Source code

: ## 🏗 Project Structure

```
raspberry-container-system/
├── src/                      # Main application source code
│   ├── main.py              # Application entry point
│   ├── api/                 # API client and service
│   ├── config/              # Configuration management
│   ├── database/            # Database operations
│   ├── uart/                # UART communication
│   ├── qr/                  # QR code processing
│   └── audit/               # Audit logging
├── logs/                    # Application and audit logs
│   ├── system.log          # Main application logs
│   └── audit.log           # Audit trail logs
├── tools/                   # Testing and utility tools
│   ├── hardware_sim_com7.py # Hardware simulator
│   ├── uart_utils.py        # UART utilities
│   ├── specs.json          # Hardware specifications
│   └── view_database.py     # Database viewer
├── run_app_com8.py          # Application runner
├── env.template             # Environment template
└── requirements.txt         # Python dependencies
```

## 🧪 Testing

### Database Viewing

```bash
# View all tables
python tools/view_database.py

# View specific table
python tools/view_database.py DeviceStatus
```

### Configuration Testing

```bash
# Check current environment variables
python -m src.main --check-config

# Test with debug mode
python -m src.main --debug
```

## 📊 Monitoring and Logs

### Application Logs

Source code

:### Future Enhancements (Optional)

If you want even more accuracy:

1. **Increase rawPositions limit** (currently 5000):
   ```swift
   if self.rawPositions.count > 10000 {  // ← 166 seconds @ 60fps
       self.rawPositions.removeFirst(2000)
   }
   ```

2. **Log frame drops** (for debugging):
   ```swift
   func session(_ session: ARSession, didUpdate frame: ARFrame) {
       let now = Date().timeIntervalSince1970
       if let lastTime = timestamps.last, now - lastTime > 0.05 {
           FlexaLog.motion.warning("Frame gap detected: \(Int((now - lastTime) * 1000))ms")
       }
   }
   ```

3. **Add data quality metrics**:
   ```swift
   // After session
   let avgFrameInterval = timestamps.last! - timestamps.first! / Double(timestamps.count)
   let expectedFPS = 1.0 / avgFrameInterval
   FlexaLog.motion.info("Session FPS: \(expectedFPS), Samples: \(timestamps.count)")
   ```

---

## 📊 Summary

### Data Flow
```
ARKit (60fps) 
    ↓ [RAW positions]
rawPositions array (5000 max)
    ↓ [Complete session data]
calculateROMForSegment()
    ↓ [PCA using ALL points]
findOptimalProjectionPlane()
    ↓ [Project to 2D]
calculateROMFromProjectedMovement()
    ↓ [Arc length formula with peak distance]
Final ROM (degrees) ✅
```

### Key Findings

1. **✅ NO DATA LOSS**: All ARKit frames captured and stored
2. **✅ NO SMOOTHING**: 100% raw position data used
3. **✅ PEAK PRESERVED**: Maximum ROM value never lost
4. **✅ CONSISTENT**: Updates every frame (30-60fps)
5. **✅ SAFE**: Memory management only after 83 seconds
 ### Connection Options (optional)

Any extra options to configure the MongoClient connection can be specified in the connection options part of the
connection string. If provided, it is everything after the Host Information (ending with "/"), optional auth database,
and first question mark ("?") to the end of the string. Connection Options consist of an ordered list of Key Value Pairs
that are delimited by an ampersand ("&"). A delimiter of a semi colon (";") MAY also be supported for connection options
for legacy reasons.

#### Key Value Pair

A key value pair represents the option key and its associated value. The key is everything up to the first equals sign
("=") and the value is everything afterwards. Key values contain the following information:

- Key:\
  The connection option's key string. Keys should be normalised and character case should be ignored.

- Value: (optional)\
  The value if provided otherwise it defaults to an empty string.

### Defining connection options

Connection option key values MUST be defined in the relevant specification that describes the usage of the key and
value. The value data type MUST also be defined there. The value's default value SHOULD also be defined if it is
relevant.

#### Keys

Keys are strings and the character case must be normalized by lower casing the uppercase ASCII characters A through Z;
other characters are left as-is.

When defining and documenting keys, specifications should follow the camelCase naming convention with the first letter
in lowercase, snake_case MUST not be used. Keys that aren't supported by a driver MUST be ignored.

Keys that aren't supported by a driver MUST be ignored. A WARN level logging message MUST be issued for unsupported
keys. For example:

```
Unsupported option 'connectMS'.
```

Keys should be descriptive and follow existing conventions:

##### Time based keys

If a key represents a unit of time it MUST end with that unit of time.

§

### Your objective:
Reproduce each entry above. Every word must match.

### Task answer:
Source code

: ## 🏗 Project Structure

```
raspberry-container-system/
├── src/                      # Main application source code
│   ├── main.py              # Application entry point
│   ├── api/                 # API client and service
│   ├── config/              # Configuration management
│   ├── database/            # Database operations
│   ├── uart/                # UART communication
│   ├── qr/                  # QR code processing
│   └── audit/               # Audit logging
├── logs/                    # Application and audit logs
│   ├── system.log          # Main application logs
│   └── audit.log           # Audit trail logs
├── tools/                   # Testing and utility tools
│   ├── hardware_sim_com7.py # Hardware simulator
│   ├── uart_utils.py        # UART utilities
│   ├── specs.json          # Hardware specifications
│   └── view_database.py     # Database viewer
├── run_app_com8.py          # Application runner
├── env.template             # Environment template
└── requirements.txt         # Python dependencies
```

## 🧪 Testing

### Database Viewing

```bash
# View all tables
python tools/view_database.py

# View specific table
python tools/view_database.py DeviceStatus
```

### Configuration Testing

```bash
# Check current environment variables
python -m src.main --check-config

# Test with debug mode
python -m src.main --debug
```

## 📊 Monitoring and Logs

### Application Logs

Source code

:### Future Enhancements (Optional)

If you want even more accuracy:

1. **Increase rawPositions limit** (currently 5000):
   ```swift
   if self.rawPositions.count > 10000 {  // ← 166 seconds @ 60fps
       self.rawPositions.removeFirst(2000)
   }
   ```

2. **Log frame drops** (for debugging):
   ```swift
   func session(_ session: ARSession, didUpdate frame: ARFrame) {
       let now = Date().timeIntervalSince1970
       if let lastTime = timestamps.last, now - lastTime > 0.05 {
           FlexaLog.motion.warning("Frame gap detected: \(Int((now - lastTime) * 1000))ms")
       }
   }
   ```

3. **Add data quality metrics**:
   ```swift
   // After session
   let avgFrameInterval = timestamps.last! - timestamps.first! / Double(timestamps.count)
   let expectedFPS = 1.0 / avgFrameInterval
   FlexaLog.motion.info("Session FPS: \(expectedFPS), Samples: \(timestamps.count)")
   ```

---

## 📊 Summary

### Data Flow
```
ARKit (60fps) 
    ↓ [RAW positions]
rawPositions array (5000 max)
    ↓ [Complete session data]
calculateROMForSegment()
    ↓ [PCA using ALL points]
findOptimalProjectionPlane()
    ↓ [Project to 2D]
calculateROMFromProjectedMovement()
    ↓ [Arc length formula with peak distance]
Final ROM (degrees) ✅
```

### Key Findings

1. **✅ NO DATA LOSS**: All ARKit frames captured and stored
2. **✅ NO SMOOTHING**: 100% raw position data used
3. **✅ PEAK PRESERVED**: Maximum ROM value never lost
4. **✅ CONSISTENT**: Updates every frame (30-60fps)
5. **✅ SAFE**: Memory management only after 83 seconds
 ### Connection Options (optional)

Any extra options to configure the MongoClient connection can be specified in the connection options part of the
connection string. If provided, it is everything after the Host Information (ending with "/"), optional auth database,
and first question mark ("?") to the end of the string. Connection Options consist of an ordered list of Key Value Pairs
that are delimited by an ampersand ("&"). A delimiter of a semi colon (";") MAY also be supported for connection options
for legacy reasons.

#### Key Value Pair

A key value pair represents the option key and its associated value. The key is everything up to the first equals sign
("=") and the value is everything afterwards. Key values contain the following information:

- Key:\
  The connection option's key string. Keys should be normalised and character case should be ignored.

- Value: (optional)\
  The value if provided otherwise it defaults to an empty string.

### Defining connection options

Connection option key values MUST be defined in the relevant specification that describes the usage of the key and
value. The value data type MUST also be defined there. The value's default value SHOULD also be defined if it is
relevant.

#### Keys

Keys are strings and the character case must be normalized by lower casing the uppercase ASCII characters A through Z;
other characters are left as-is.

When defining and documenting keys, specifications should follow the camelCase naming convention with the first letter
in lowercase, snake_case MUST not be used. Keys that aren't supported by a driver MUST be ignored.

Keys that aren't supported by a driver MUST be ignored. A WARN level logging message MUST be issued for unsupported
keys. For example:

```
Unsupported option 'connectMS'.
```

Keys should be descriptive and follow existing conventions:

##### Time based keys

If a key represents a unit of time it MUST end with that unit of time.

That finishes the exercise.